Fruit is what the Lord earnestly desires. The Savior, when he came under the fig tree, did not desire leaves; for we read that he hungered, and human hunger cannot be removed by leaves of a fig tree. He desired to eat a fig or two; and he longs to have fruit from us also.

At first Spurgeon’s rhetorical turn from “eat a fig” to “fruit from us” seems forced. Yet this is likely the type of challenge Matthew wants his readers to face. Jesus condemns the self-serving traditions the religious elite attached to worship. Jesus condemns the rich man’s relentless pursuit of self. Jesus condemns those who receive forgiveness and do not extend it.

Any kind of faith that looks alive but bears no fruit falls under his condemnation. Spurgeon sees two reasons for Christ’s passion for fruit, concluding:

[Christ] hungers for our holiness: he longs that his joy may be in us, that our joy may be full…. He would see in us love to himself, love to our fellow-men, strong faith in revelation, earnest contention for the once delivered faith, importunate pleading in prayer, and careful living in every part of our course.
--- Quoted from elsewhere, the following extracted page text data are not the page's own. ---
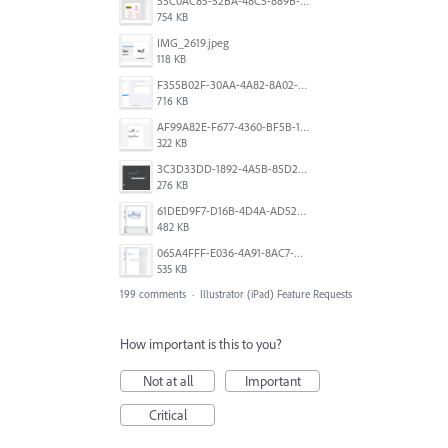
55C0AC85-52BA-48C5-889B-E0CC7E3DABEB.jpeg
754 KB
IMG_2619.jpeg
118 KB
F355B02F-30AA-4A82-8A02-99F223999A5F.png
716 KB
AF99A82E-F677-4360-BF5B-162A10EFA640.jpeg
322 KB
3C3D33DD-1892-4A5B-85D2-CC2A9F7918F6.png
276 KB
61DED9F7-D16B-4D4A-AD52-13DE29DAA179.png
482 KB
065A4FFF-E036-4A91-8AC7-D0304ED96FA7.png
535 KB
199 comments
·
Illustrator (iPad) Feature Requests
How important is this to you?
Not at all
Important
Critical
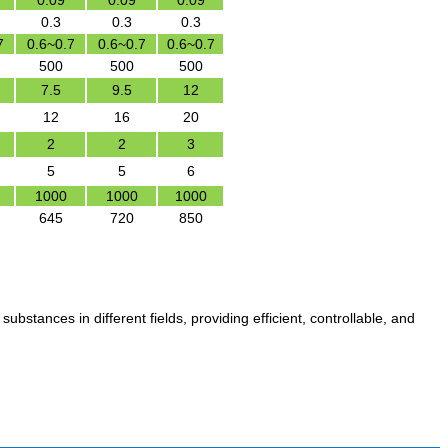
0.09
0.09
0.09
0.3
0.3
0.3
7
0.6~0.7
0.6~0.7
0.6~0.7
500
500
500
7.5
9.5
12
12
16
20
2
2
3
5
5
6
1000
1000
1000
645
720
850
substances in different fields, providing efficient, controllable, and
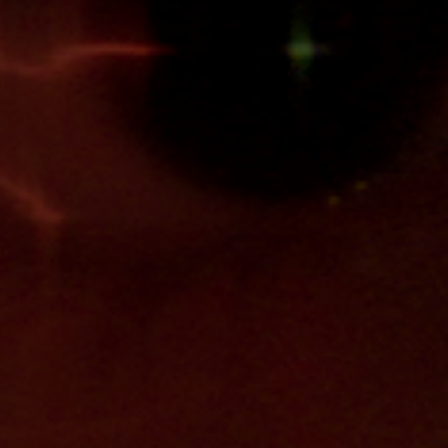
Jobs
Submissions
Archives
Publications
What did he die for but to make his people holy? What did he give himself for but that he might sanctify unto himself a people zealous for good works? What is the reward of the bloody sweat and the five wounds and the death agony, but that by all these we should be bought with a price? We rob him of his reward if we do not glorify him, and therefore the Spirit of God is grieved at our conduct if we do not show forth his praises by our godly and zealous lives.